# [WHAT NEEDS TO BE DONE]
The response should be the data again, identical in every line.

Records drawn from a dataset
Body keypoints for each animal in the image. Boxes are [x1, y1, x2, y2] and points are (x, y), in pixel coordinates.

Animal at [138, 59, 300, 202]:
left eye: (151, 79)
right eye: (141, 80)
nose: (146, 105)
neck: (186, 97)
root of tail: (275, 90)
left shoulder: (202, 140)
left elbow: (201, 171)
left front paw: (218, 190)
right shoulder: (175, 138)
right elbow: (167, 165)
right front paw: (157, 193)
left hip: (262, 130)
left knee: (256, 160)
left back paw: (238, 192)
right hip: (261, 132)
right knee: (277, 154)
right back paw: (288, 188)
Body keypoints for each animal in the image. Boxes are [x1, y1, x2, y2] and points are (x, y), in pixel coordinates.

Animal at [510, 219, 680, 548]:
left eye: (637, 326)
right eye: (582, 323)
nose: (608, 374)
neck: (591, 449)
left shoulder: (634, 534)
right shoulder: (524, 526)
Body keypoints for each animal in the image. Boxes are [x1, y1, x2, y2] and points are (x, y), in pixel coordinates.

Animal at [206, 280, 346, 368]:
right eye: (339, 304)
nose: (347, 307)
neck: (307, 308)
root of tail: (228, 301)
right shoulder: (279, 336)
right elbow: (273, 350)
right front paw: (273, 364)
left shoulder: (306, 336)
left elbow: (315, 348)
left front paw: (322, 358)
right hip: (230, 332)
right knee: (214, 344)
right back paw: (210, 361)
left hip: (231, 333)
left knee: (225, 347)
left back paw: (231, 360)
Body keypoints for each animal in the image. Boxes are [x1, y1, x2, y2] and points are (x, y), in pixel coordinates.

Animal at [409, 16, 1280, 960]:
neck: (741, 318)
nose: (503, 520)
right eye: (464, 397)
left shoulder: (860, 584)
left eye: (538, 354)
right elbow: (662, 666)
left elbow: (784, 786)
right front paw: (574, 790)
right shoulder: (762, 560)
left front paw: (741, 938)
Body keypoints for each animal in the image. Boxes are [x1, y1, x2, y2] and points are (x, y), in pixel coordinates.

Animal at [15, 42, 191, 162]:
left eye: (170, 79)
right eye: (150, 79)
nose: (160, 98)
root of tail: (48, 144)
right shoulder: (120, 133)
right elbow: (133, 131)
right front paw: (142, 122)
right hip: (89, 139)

# [PROBLEM SOLUTION]
Body keypoints for each animal in the image. Boxes are [x1, y1, x2, y2] and points are (x, y), in pixel coordinates.

Animal at [138, 59, 300, 202]:
left eye: (151, 79)
right eye: (141, 80)
nose: (146, 105)
neck: (186, 97)
root of tail: (275, 90)
left shoulder: (202, 140)
left elbow: (201, 171)
left front paw: (218, 190)
right shoulder: (175, 138)
right elbow: (167, 165)
right front paw: (157, 193)
left hip: (262, 130)
left knee: (256, 160)
left back paw: (238, 192)
right hip: (261, 132)
right knee: (277, 154)
right back paw: (288, 188)
Body keypoints for each animal in the image. Boxes are [x1, y1, x2, y2] and points are (x, y), in pixel coordinates.

Animal at [510, 219, 680, 548]:
left eye: (637, 326)
right eye: (582, 323)
nose: (608, 374)
neck: (591, 449)
left shoulder: (634, 534)
right shoulder: (524, 526)
Body keypoints for each animal in the image. Boxes are [x1, y1, x2, y2] and points are (x, y), in pixel coordinates.

Animal at [206, 280, 346, 368]:
right eye: (339, 304)
nose: (347, 307)
neck: (307, 308)
root of tail: (228, 301)
right shoulder: (279, 336)
right elbow: (273, 350)
right front paw: (273, 364)
left shoulder: (306, 336)
left elbow: (315, 348)
left front paw: (322, 358)
right hip: (230, 332)
right knee: (214, 344)
right back paw: (210, 361)
left hip: (231, 333)
left knee: (225, 347)
left back paw: (231, 360)
Body keypoints for each animal in the image. Boxes are [x1, y1, x2, y2] and points are (x, y), in pixel coordinates.

Animal at [409, 16, 1280, 960]:
neck: (741, 318)
nose: (503, 520)
right eye: (464, 397)
left shoulder: (860, 584)
left eye: (538, 354)
right elbow: (662, 666)
left elbow: (784, 786)
right front paw: (574, 790)
right shoulder: (762, 560)
left front paw: (741, 938)
Body keypoints for each animal in the image. Boxes are [x1, y1, x2, y2] and points are (x, y), in pixel coordinates.

Animal at [15, 42, 191, 162]:
left eye: (170, 79)
right eye: (150, 79)
nose: (160, 98)
root of tail: (48, 144)
right shoulder: (120, 133)
right elbow: (133, 131)
right front paw: (142, 122)
right hip: (89, 139)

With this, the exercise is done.